Protest in dem Gefängnis von Ciego de ÁvilaFoto © Videofragment von Facebook von José Daniel Ferrer

In der Provinzhaftanstalt Canaletas in Ciego de Ávila kam es in der Nacht von Donnerstag zu einem Aufstand.

Der kubanische Oppositionspolitiker José Daniel Ferrer berichtete über den Vorfall auf seinem Facebook.

„DRINGEND! Antimobileinheiten, Schüsse, der Protest von politischen und gewöhnlichen Gefangenen geht mit Rufen nach Heimat und Leben weiter“, sagte er.

Im Video hört man einen Gefangenen sagen, dass ein junger Mann namens Daniel erhängt aufgefunden wurde, nachdem er von den Wärtern verprügelt worden war, und er stellt in Frage, ob es sich um einen Selbstmord handelte.

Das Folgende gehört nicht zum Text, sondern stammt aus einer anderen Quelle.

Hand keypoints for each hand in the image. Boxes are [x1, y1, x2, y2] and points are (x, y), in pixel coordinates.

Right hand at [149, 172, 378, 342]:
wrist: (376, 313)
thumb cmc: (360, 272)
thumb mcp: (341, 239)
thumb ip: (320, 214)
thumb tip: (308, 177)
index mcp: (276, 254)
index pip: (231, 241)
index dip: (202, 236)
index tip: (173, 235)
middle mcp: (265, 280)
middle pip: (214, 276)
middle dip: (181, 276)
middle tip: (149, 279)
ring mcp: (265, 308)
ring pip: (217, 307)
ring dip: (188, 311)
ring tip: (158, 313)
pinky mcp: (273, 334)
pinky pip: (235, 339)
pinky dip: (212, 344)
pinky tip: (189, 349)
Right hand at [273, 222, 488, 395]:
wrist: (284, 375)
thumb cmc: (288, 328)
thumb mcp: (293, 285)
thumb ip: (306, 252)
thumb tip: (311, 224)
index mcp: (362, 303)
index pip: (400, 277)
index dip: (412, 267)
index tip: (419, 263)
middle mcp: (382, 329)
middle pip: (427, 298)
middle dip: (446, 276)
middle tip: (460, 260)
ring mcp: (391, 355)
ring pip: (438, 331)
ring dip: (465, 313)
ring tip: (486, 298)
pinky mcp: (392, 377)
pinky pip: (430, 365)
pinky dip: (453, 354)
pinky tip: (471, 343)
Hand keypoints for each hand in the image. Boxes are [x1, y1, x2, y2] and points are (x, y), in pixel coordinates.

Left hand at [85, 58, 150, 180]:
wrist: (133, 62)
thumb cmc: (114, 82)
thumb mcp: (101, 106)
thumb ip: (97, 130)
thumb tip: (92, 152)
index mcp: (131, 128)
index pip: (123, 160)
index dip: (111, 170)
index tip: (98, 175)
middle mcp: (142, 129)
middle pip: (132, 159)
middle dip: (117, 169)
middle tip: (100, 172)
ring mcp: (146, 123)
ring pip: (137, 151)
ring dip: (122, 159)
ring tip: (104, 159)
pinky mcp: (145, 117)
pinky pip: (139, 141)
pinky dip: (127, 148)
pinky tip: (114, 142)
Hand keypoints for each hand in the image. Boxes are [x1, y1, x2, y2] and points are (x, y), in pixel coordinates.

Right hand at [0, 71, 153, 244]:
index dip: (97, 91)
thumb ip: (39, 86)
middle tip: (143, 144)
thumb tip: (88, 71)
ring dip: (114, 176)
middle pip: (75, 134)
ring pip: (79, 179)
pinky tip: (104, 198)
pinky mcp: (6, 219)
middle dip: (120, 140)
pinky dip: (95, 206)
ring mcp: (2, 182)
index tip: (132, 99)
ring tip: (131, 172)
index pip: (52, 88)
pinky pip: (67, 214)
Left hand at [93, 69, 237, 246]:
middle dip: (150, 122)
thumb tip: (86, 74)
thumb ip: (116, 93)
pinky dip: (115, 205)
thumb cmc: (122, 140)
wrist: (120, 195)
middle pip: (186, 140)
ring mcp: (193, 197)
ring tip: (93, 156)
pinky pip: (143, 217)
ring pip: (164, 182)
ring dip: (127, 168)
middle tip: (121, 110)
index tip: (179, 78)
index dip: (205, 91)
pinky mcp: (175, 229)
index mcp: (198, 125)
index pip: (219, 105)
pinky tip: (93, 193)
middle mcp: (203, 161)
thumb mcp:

Laut Ferrer protestieren die Gefangenen gegen extreme Hungersnot, Misshandlungen, Schläge, Wassermangel und miserabler Hygiene.

Aufgrund der gravierenden Probleme, mit denen sie in diesem Gefängnis konfrontiert sind, das eine Art Vernichtungslager ist, wie die meisten oder sogar alle Gefängnisse in Kuba.

„Die Situation, in der die politischen Gefangenen und auch die Gemeingefangenen leben, ist wahrhaft schrecklich und alarmierend. Gefangene sterben ständig an Tuberkulose, an Unterernährung und an einer Kombination von Krankheiten und Unterernährung“, berichtete er.

Der Leiter von UNPACU erklärte, dass die Gefangenen die Türen blockiert hatten und die Vorgesetzten Schweiß- und Schneidegeräte für Metall mitbringen mussten, um die Tür öffnen zu können.

„Wir wissen nicht, was danach passiert ist, ob sie geschlagen wurden, ob sie gerade geschlagen werden, ob sie möglicherweise einige derjenigen, die diese Protestaktion organisiert haben oder daran teilgenommen haben, umbringen könnten“, bemerkte er.